Problemspace
We recently migrated from using a local Drupal filesystem (Gluster) to using S3 to house our uploaded site assets. This was relatively simple, and killed at least two birds for us, metaphorically speaking. Some of my findings are chronicled in the previous post linked above.
We are loving that we don’t have to worry about syncing files between environments anymore, which means that when we are developing a site locally, the image sources are all pointing to their S3 URLs and so everything Just Works. The only tiny problem is that if anyone needs to upload an image in development it goes up to the same production S3 bucket. Obviously this costs us next to nothing, but it bothers my sense of cleanliness.
Solutionspace
S3 has a “lifecycle management” feature that will let you Do Stuff with your bucket assets. Do Stuff is things like delete assets after a certain period, or move them to another “storage class”, which is not in the scope of this post…
The limitations of their lifecycle mgmt are a major bummer. They can only be applied to directories within a bucket or to entire buckets themselves. They cannot be applied (simply) to individual objects. If they could, then the fix would be simple - have a hook on file uploads that adds a “delete-after” header to objects that are uploaded from anything but the production environment.

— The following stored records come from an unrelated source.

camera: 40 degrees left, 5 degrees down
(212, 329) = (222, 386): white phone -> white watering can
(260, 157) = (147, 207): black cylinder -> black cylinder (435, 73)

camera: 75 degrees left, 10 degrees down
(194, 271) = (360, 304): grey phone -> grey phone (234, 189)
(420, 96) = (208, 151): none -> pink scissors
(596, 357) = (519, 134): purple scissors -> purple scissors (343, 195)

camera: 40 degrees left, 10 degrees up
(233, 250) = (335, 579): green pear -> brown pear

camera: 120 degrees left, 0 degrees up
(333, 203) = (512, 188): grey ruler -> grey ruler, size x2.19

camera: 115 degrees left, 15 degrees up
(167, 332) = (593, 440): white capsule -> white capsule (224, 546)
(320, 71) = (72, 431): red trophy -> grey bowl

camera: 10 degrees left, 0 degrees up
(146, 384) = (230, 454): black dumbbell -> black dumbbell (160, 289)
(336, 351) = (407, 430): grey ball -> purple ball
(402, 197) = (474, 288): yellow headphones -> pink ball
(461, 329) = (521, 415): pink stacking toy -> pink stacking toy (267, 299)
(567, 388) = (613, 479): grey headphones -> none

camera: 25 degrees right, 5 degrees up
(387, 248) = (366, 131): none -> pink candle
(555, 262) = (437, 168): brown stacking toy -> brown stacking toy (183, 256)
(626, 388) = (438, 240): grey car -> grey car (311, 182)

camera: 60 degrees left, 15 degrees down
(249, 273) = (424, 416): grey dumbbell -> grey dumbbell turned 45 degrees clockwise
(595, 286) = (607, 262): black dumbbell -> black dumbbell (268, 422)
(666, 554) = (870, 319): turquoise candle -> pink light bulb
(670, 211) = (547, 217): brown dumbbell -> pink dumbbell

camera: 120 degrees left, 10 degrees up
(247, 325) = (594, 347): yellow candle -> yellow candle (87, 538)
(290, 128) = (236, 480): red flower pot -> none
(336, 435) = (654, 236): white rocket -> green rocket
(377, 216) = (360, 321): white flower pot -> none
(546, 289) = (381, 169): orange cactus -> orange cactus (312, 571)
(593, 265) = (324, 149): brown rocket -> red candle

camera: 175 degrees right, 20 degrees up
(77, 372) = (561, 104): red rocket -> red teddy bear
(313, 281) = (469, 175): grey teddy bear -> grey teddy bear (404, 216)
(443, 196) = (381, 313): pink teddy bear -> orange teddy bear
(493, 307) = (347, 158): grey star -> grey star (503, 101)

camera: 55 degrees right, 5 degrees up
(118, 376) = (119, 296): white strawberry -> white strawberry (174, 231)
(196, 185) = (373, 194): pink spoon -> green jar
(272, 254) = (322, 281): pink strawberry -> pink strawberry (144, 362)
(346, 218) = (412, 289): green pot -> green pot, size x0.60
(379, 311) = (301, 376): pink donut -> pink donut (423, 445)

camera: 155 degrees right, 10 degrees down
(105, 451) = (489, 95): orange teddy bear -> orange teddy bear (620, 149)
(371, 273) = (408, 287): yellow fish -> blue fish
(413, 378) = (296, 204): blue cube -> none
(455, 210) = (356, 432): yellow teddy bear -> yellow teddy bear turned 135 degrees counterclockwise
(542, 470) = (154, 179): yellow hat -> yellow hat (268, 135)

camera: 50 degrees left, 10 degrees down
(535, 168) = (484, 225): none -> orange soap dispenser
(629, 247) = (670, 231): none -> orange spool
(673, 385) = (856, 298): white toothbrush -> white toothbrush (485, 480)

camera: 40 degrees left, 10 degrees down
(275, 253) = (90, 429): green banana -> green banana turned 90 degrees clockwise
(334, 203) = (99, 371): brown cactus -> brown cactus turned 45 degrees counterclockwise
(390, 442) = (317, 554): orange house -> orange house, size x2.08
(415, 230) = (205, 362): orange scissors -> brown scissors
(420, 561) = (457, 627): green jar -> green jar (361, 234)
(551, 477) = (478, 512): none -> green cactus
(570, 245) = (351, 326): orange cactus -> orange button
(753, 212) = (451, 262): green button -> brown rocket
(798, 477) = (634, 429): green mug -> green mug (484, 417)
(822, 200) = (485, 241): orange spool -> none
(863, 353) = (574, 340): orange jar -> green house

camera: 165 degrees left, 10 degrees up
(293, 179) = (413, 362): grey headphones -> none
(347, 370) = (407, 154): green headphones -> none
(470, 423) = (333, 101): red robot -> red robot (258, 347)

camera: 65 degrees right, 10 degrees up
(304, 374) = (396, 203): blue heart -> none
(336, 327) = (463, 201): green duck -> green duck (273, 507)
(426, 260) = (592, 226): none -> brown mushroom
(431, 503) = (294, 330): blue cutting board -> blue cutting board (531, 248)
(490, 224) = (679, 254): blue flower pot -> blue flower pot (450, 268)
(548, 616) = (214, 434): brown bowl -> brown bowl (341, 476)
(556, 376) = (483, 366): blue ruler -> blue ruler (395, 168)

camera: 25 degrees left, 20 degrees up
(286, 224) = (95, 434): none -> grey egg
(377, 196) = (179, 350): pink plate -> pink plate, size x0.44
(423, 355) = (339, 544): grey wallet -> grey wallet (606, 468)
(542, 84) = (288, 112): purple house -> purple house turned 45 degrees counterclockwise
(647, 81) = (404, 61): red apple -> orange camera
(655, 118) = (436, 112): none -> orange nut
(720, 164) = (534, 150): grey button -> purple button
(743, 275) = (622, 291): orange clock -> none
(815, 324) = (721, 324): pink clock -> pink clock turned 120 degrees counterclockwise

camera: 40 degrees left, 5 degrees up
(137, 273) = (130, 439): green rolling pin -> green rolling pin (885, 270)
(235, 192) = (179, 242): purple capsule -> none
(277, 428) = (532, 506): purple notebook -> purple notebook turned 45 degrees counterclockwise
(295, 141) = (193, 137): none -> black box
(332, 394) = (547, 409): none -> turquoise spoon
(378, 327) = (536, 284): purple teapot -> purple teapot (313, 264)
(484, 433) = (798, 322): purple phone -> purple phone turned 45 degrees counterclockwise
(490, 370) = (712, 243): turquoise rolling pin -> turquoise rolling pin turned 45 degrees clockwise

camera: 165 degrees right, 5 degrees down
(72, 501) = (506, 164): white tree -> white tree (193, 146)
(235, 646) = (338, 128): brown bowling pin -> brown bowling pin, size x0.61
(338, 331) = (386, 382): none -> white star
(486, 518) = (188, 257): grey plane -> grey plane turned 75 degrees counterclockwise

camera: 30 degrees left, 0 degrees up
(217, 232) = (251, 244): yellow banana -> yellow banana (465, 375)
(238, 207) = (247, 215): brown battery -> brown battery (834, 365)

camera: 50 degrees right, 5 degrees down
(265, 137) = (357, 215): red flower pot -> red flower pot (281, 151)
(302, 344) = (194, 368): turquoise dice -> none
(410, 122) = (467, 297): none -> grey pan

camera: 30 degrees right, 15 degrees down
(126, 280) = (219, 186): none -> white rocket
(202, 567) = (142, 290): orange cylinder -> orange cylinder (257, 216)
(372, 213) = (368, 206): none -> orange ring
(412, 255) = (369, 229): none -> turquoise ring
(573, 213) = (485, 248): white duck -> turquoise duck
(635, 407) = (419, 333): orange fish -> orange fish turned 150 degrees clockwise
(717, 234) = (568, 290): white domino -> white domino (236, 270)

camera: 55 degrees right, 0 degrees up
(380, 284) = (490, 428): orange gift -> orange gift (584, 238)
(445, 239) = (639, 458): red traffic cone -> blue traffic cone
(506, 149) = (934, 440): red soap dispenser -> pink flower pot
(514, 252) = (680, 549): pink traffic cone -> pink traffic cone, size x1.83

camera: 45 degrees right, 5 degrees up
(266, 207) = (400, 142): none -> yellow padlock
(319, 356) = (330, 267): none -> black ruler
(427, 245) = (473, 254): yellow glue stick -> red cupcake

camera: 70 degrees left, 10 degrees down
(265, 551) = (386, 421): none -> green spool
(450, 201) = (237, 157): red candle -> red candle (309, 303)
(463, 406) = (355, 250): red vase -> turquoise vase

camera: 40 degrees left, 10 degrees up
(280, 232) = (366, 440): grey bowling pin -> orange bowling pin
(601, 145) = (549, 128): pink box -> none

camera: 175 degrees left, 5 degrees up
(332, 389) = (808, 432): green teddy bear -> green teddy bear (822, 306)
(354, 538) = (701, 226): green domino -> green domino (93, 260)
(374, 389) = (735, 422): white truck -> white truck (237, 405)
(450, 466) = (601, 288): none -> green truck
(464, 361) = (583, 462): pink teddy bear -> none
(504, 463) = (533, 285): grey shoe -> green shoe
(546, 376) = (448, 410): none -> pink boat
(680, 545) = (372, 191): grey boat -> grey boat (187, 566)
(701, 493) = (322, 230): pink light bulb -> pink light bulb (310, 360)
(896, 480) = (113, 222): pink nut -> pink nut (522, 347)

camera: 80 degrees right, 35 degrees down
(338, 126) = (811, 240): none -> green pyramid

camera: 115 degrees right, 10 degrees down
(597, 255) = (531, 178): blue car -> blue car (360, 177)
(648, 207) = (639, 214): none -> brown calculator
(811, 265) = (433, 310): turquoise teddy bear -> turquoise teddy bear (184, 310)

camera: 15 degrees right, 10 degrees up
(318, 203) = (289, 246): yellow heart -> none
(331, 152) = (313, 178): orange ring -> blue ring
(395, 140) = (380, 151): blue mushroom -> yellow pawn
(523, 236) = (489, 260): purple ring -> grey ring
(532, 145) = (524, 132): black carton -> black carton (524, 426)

I’m starting a new job in a few weeks, and they use Ceph for managing network files. I haven’t even gotten on board with this gig yet, so I don’t know what’s going on behind the scenes, but Ceph does have this individual object expiration feature, at least according to their bug tracker. I’m wondering if this can be brought to bear on this issue, because once you don’t have to move or copy files between environments anymore, going back feels kind of anachronistic.